**MATERIAL SUPPLIED**

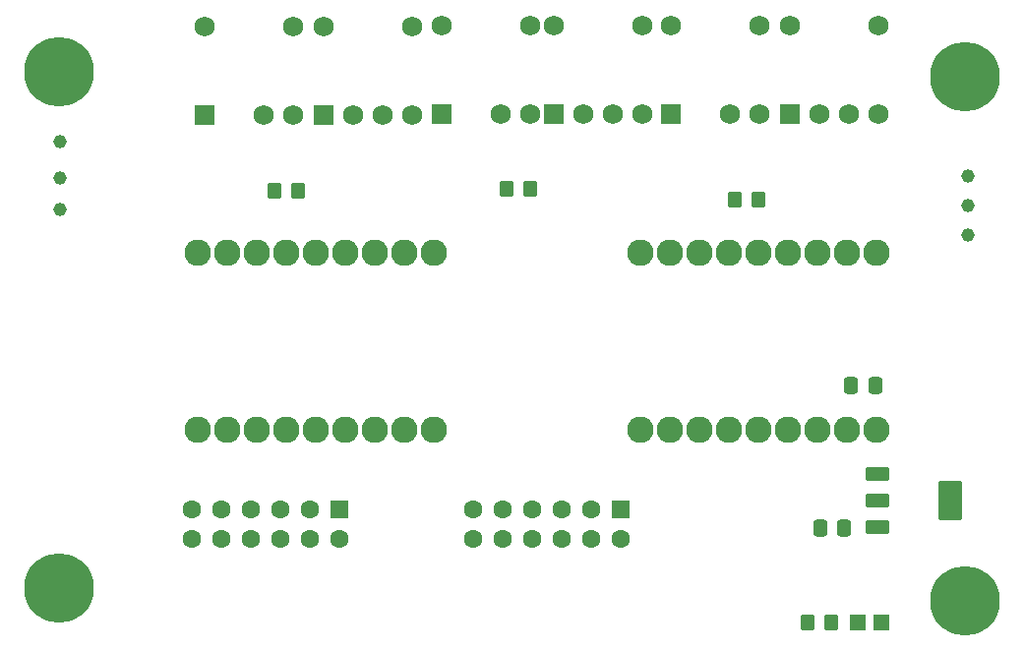
<source format=gbr>
%TF.GenerationSoftware,KiCad,Pcbnew,9.0.0-rc2-32673a0ead~182~ubuntu24.04.1*%
%TF.CreationDate,2025-01-29T18:27:37-05:00*%
%TF.ProjectId,cmod_s7,636d6f64-5f73-4372-9e6b-696361645f70,rev?*%
%TF.SameCoordinates,Original*%
%TF.FileFunction,Soldermask,Top*%
%TF.FilePolarity,Negative*%
%FSLAX46Y46*%
G04 Gerber Fmt 4.6, Leading zero omitted, Abs format (unit mm)*
G04 Created by KiCad (PCBNEW 9.0.0-rc2-32673a0ead~182~ubuntu24.04.1) date 2025-01-29 18:27:37*
%MOMM*%
%LPD*%
G01*
G04 APERTURE LIST*
G04 Aperture macros list*
%AMRoundRect*
0 Rectangle with rounded corners*
0 $1 Rounding radius*
0 $2 $3 $4 $5 $6 $7 $8 $9 X,Y pos of 4 corners*
0 Add a 4 corners polygon primitive as box body*
4,1,4,$2,$3,$4,$5,$6,$7,$8,$9,$2,$3,0*
0 Add four circle primitives for the rounded corners*
1,1,$1+$1,$2,$3*
1,1,$1+$1,$4,$5*
1,1,$1+$1,$6,$7*
1,1,$1+$1,$8,$9*
0 Add four rect primitives between the rounded corners*
20,1,$1+$1,$2,$3,$4,$5,0*
20,1,$1+$1,$4,$5,$6,$7,0*
20,1,$1+$1,$6,$7,$8,$9,0*
20,1,$1+$1,$8,$9,$2,$3,0*%
G04 Aperture macros list end*
%ADD10C,1.594000*%
%ADD11RoundRect,0.102000X0.695000X0.695000X-0.695000X0.695000X-0.695000X-0.695000X0.695000X-0.695000X0*%
%ADD12RoundRect,0.250000X-0.350000X-0.450000X0.350000X-0.450000X0.350000X0.450000X-0.350000X0.450000X0*%
%ADD13RoundRect,0.250000X0.350000X0.450000X-0.350000X0.450000X-0.350000X-0.450000X0.350000X-0.450000X0*%
%ADD14RoundRect,0.102000X0.762000X0.762000X-0.762000X0.762000X-0.762000X-0.762000X0.762000X-0.762000X0*%
%ADD15C,1.728000*%
%ADD16RoundRect,0.250000X0.337500X0.475000X-0.337500X0.475000X-0.337500X-0.475000X0.337500X-0.475000X0*%
%ADD17RoundRect,0.102000X-0.875000X-0.475000X0.875000X-0.475000X0.875000X0.475000X-0.875000X0.475000X0*%
%ADD18RoundRect,0.102000X-0.875000X-1.625000X0.875000X-1.625000X0.875000X1.625000X-0.875000X1.625000X0*%
%ADD19RoundRect,0.102000X0.600000X0.600000X-0.600000X0.600000X-0.600000X-0.600000X0.600000X-0.600000X0*%
%ADD20C,2.286000*%
%ADD21C,6.000000*%
%ADD22C,1.168400*%
G04 APERTURE END LIST*
D10*
%TO.C,J7*%
X101092000Y-76708000D03*
X103632000Y-76708000D03*
X106172000Y-76708000D03*
X108712000Y-76708000D03*
X111252000Y-76708000D03*
X113792000Y-76708000D03*
X101092000Y-74168000D03*
X103632000Y-74168000D03*
X106172000Y-74168000D03*
X108712000Y-74168000D03*
X111252000Y-74168000D03*
D11*
X113792000Y-74168000D03*
%TD*%
D12*
%TO.C,R1*%
X154083000Y-83947000D03*
X156083000Y-83947000D03*
%TD*%
D13*
%TO.C,R4*%
X110220000Y-46736000D03*
X108220000Y-46736000D03*
%TD*%
D14*
%TO.C,J1*%
X122555000Y-40163500D03*
D15*
X127635000Y-40163500D03*
X130175000Y-40163500D03*
X130175000Y-32543500D03*
X122555000Y-32543500D03*
%TD*%
D16*
%TO.C,C7*%
X157247500Y-75819000D03*
X155172500Y-75819000D03*
%TD*%
D17*
%TO.C,U1*%
X160045000Y-71106000D03*
X160045000Y-73406000D03*
X160045000Y-75706000D03*
D18*
X166345000Y-73406000D03*
%TD*%
D14*
%TO.C,J5*%
X102209600Y-40197500D03*
D15*
X107289600Y-40197500D03*
X109829600Y-40197500D03*
X109829600Y-32577500D03*
X102209600Y-32577500D03*
%TD*%
D19*
%TO.C,D1*%
X160451000Y-83947000D03*
X158351000Y-83947000D03*
%TD*%
D14*
%TO.C,J4*%
X152511000Y-40163500D03*
D15*
X155051000Y-40163500D03*
X157591000Y-40163500D03*
X160131000Y-40163500D03*
X160131000Y-32543500D03*
X152511000Y-32543500D03*
%TD*%
D13*
%TO.C,R2*%
X130175000Y-46609000D03*
X128175000Y-46609000D03*
%TD*%
D11*
%TO.C,J8*%
X138015500Y-74168000D03*
D10*
X135475500Y-74168000D03*
X132935500Y-74168000D03*
X130395500Y-74168000D03*
X127855500Y-74168000D03*
X125315500Y-74168000D03*
X138015500Y-76708000D03*
X135475500Y-76708000D03*
X132935500Y-76708000D03*
X130395500Y-76708000D03*
X127855500Y-76708000D03*
X125315500Y-76708000D03*
%TD*%
D20*
%TO.C,U2*%
X101600000Y-67340000D03*
X104140000Y-67340000D03*
X106680000Y-67340000D03*
X109220000Y-67340000D03*
X111760000Y-67340000D03*
X114300000Y-67340000D03*
X116840000Y-67340000D03*
X119380000Y-67340000D03*
X121920000Y-67340000D03*
X139700000Y-67340000D03*
X142240000Y-67340000D03*
X144780000Y-67340000D03*
X147320000Y-67340000D03*
X149860000Y-67340000D03*
X152400000Y-67340000D03*
X154940000Y-67340000D03*
X157480000Y-67340000D03*
X160020000Y-67340000D03*
X160020000Y-52100000D03*
X157480000Y-52100000D03*
X154940000Y-52100000D03*
X152400000Y-52100000D03*
X149860000Y-52100000D03*
X147320000Y-52100000D03*
X144780000Y-52100000D03*
X142240000Y-52100000D03*
X139700000Y-52100000D03*
X121920000Y-52100000D03*
X119380000Y-52100000D03*
X116840000Y-52100000D03*
X114300000Y-52100000D03*
X111760000Y-52100000D03*
X109220000Y-52100000D03*
X106680000Y-52100000D03*
X104140000Y-52100000D03*
X101600000Y-52100000D03*
%TD*%
D14*
%TO.C,J2*%
X132223000Y-40163500D03*
D15*
X134763000Y-40163500D03*
X137303000Y-40163500D03*
X139843000Y-40163500D03*
X139843000Y-32543500D03*
X132223000Y-32543500D03*
%TD*%
D14*
%TO.C,J6*%
X112395000Y-40197500D03*
D15*
X114935000Y-40197500D03*
X117475000Y-40197500D03*
X120015000Y-40197500D03*
X120015000Y-32577500D03*
X112395000Y-32577500D03*
%TD*%
D14*
%TO.C,J3*%
X142335000Y-40163500D03*
D15*
X147415000Y-40163500D03*
X149955000Y-40163500D03*
X149955000Y-32543500D03*
X142335000Y-32543500D03*
%TD*%
D16*
%TO.C,C8*%
X159914500Y-63500000D03*
X157839500Y-63500000D03*
%TD*%
D13*
%TO.C,R3*%
X149844000Y-47498000D03*
X147844000Y-47498000D03*
%TD*%
D21*
%TO.C,H2*%
X167640000Y-36927000D03*
%TD*%
%TO.C,H3*%
X89662002Y-36546000D03*
%TD*%
%TO.C,H1*%
X89662002Y-80996000D03*
%TD*%
%TO.C,H4*%
X167640000Y-82042000D03*
%TD*%
D22*
X167894000Y-50546000D03*
X167894000Y-48006000D03*
X167894000Y-45466000D03*
X89712800Y-45669200D03*
X89712800Y-42494200D03*
X89712800Y-48336200D03*
M02*

</source>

**THE PROBLEM**
Every line of the listing that includes the word "rounded" forms the answer.

**ANSWER TO THIS PROBLEM**
0 Rectangle with rounded corners*
0 Add four circle primitives for the rounded corners*
0 Add four rect primitives between the rounded corners*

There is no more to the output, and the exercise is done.